(Beginning of Material supplied)
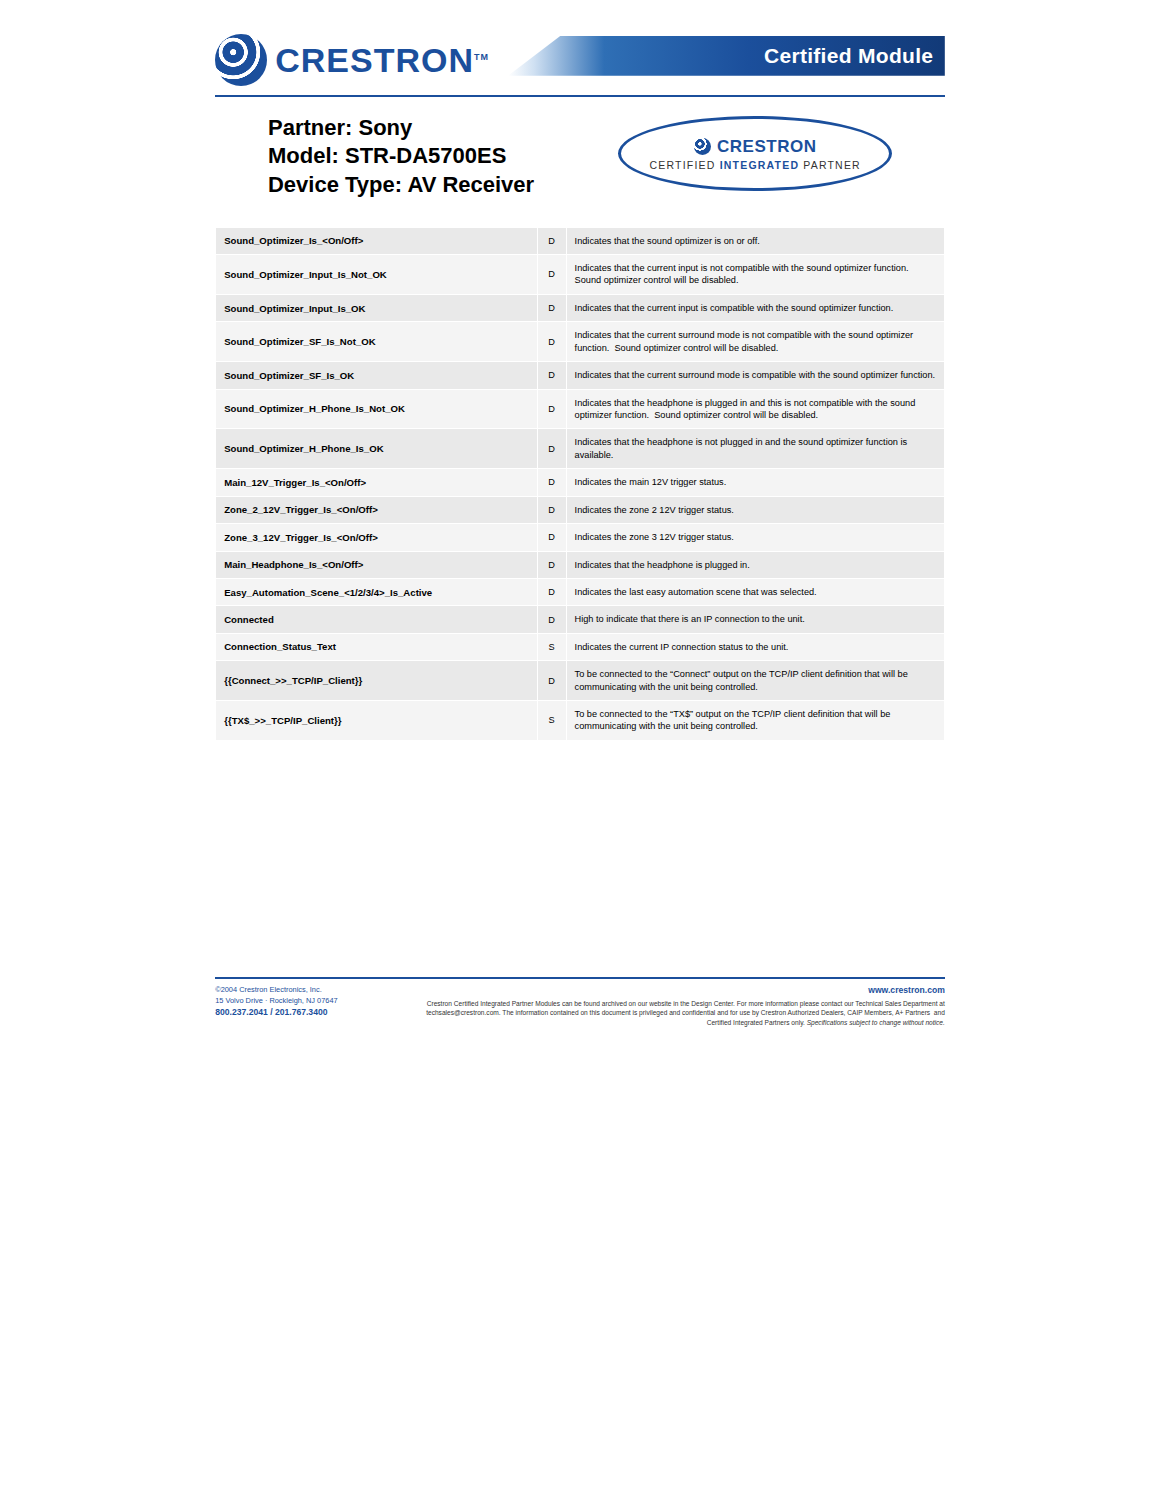CRESTRONTM
Certified Module
Partner: Sony
Model: STR-DA5700ES
Device Type: AV Receiver
CRESTRON
CERTIFIED INTEGRATED PARTNER
| Sound_Optimizer_Is_<On/Off> | D | Indicates that the sound optimizer is on or off. |
| Sound_Optimizer_Input_Is_Not_OK | D | Indicates that the current input is not compatible with the sound optimizer function. Sound optimizer control will be disabled. |
| Sound_Optimizer_Input_Is_OK | D | Indicates that the current input is compatible with the sound optimizer function. |
| Sound_Optimizer_SF_Is_Not_OK | D | Indicates that the current surround mode is not compatible with the sound optimizer function. Sound optimizer control will be disabled. |
| Sound_Optimizer_SF_Is_OK | D | Indicates that the current surround mode is compatible with the sound optimizer function. |
| Sound_Optimizer_H_Phone_Is_Not_OK | D | Indicates that the headphone is plugged in and this is not compatible with the sound optimizer function. Sound optimizer control will be disabled. |
| Sound_Optimizer_H_Phone_Is_OK | D | Indicates that the headphone is not plugged in and the sound optimizer function is available. |
| Main_12V_Trigger_Is_<On/Off> | D | Indicates the main 12V trigger status. |
| Zone_2_12V_Trigger_Is_<On/Off> | D | Indicates the zone 2 12V trigger status. |
| Zone_3_12V_Trigger_Is_<On/Off> | D | Indicates the zone 3 12V trigger status. |
| Main_Headphone_Is_<On/Off> | D | Indicates that the headphone is plugged in. |
| Easy_Automation_Scene_<1/2/3/4>_Is_Active | D | Indicates the last easy automation scene that was selected. |
| Connected | D | High to indicate that there is an IP connection to the unit. |
| Connection_Status_Text | S | Indicates the current IP connection status to the unit. |
| {{Connect_>>_TCP/IP_Client}} | D | To be connected to the “Connect” output on the TCP/IP client definition that will be communicating with the unit being controlled. |
| {{TX$_>>_TCP/IP_Client}} | S | To be connected to the “TX$” output on the TCP/IP client definition that will be communicating with the unit being controlled. |
©2004 Crestron Electronics, Inc.
15 Volvo Drive · Rockleigh, NJ 07647
800.237.2041 / 201.767.3400
www.crestron.com Crestron Certified Integrated Partner Modules can be found archived on our website in the Design Center. For more information please contact our Technical Sales Department at techsales@crestron.com. The information contained on this document is privileged and confidential and for use by Crestron Authorized Dealers, CAIP Members, A+ Partners and Certified Integrated Partners only. Specifications subject to change without notice.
(End of Material supplied)
> _Your goal_:
Look above for the line holding "Sound_Optimizer_Input_Is_OK | D" and the line holding "2 12V trigger status. |", then output exactly those two lines and every line between them, nothing more.

> _Result_:
| Sound_Optimizer_Input_Is_OK | D | Indicates that the current input is compatible with the sound optimizer function. |
| Sound_Optimizer_SF_Is_Not_OK | D | Indicates that the current surround mode is not compatible with the sound optimizer function. Sound optimizer control will be disabled. |
| Sound_Optimizer_SF_Is_OK | D | Indicates that the current surround mode is compatible with the sound optimizer function. |
| Sound_Optimizer_H_Phone_Is_Not_OK | D | Indicates that the headphone is plugged in and this is not compatible with the sound optimizer function. Sound optimizer control will be disabled. |
| Sound_Optimizer_H_Phone_Is_OK | D | Indicates that the headphone is not plugged in and the sound optimizer function is available. |
| Main_12V_Trigger_Is_<On/Off> | D | Indicates the main 12V trigger status. |
| Zone_2_12V_Trigger_Is_<On/Off> | D | Indicates the zone 2 12V trigger status. |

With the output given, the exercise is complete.